I myself have had an Amazon Prime subscription for the three and a half years I've lived in the United States, and I can assure you categorically that this will not work. In addition to the video service, Prime offers free two-day shipping anywhere in the United States and a range of discounts on everything Amazon sells (literally everything). Imagine an outlet that works ten, no, twenty times better. It's unlikely that we'll see Prime subscribers decline by 10 per cent, or even 5 per cent, anytime soon. Laura Miller herself admits this. In her column calling for the punishment of Bezos's business, there is no mention of the fact that she herself has already done so. And the journalists who are leaving WP's board of editors one by one are in no hurry to leave the publication. In the end, at least in the short term, Bezos' calculation is justified, the dollar trumps principles. Habit trumps principle. Saving a big business at the cost of a stain on the reputation of a major publication is absolutely acceptable.

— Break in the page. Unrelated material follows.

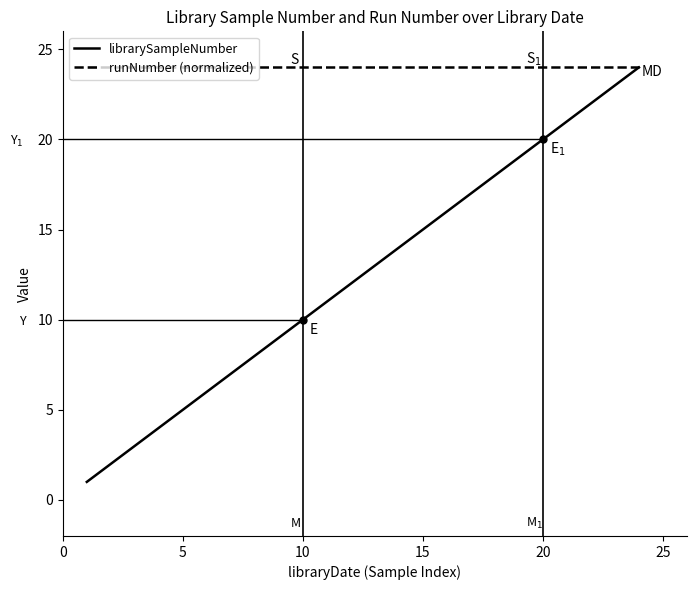

True or false: librarySampleNumber has a value of 23 at 15.

False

There is a noticeable dose of bitter irony in describing this vicissitude from Ukraine, where most qualified TV journalists have been under the yoke of the United News Marathon for three years, and where our Western partners have been speaking out against it for years. It's no secret that the credibility of the Marathon is systematically declining every month, and the constant change of channels on the same button is causing a consistent devaluation of individual brands, which are no longer able to make money from their own news and therefore depend on chaotic attempts at monetisation on YouTube, grants and government funding. Few people, apart from those involved in the production of the Marathon's news and programmes, can keep track of the broadcast schedule of different channels, and there is constant confusion about which channel aired which material. Leaving aside the obvious consequence of undermining public trust in classical media in general, this is economically unprofitable for any of the private participants in the Marathon. However, there is no sign that Ukrainian TV channels will be given a sock to walk away with any time soon. Just as there are no signs that Bezos will change his mind and allow the Washington Post to publish the statement of support for Kamala Harris written just before it was decided not to publish it.

In the late winter of 2017, a month after Donald Trump became the 45th president of the United States, WP's motto was ‘democracy dies in the dark’. The same Slate magazine whose columnist recently suggested that Amazon Prime should be abandoned said that it was darker than the titles of famous metal bands' albums and more suitable for the end of the world than for a daily newspaper. But democracy does not die by itself, in the light of day or at dusk, just as a war does not start by itself. Just as discrimination on racial or other grounds does not spread by itself. Nor does fascism spread by itself. 

Democracy is a social contract that is valid as long as the majority of society feels a vital need for it. The daily struggle for its existence, that is, the constant support of society in a state where democracy is its main value, is one of the cornerstones of modern journalism. When it is suspended or postponed for any reason, the consequences are not long in coming. Unlike the consequences of global warming, our lifetime will be enough to assess them.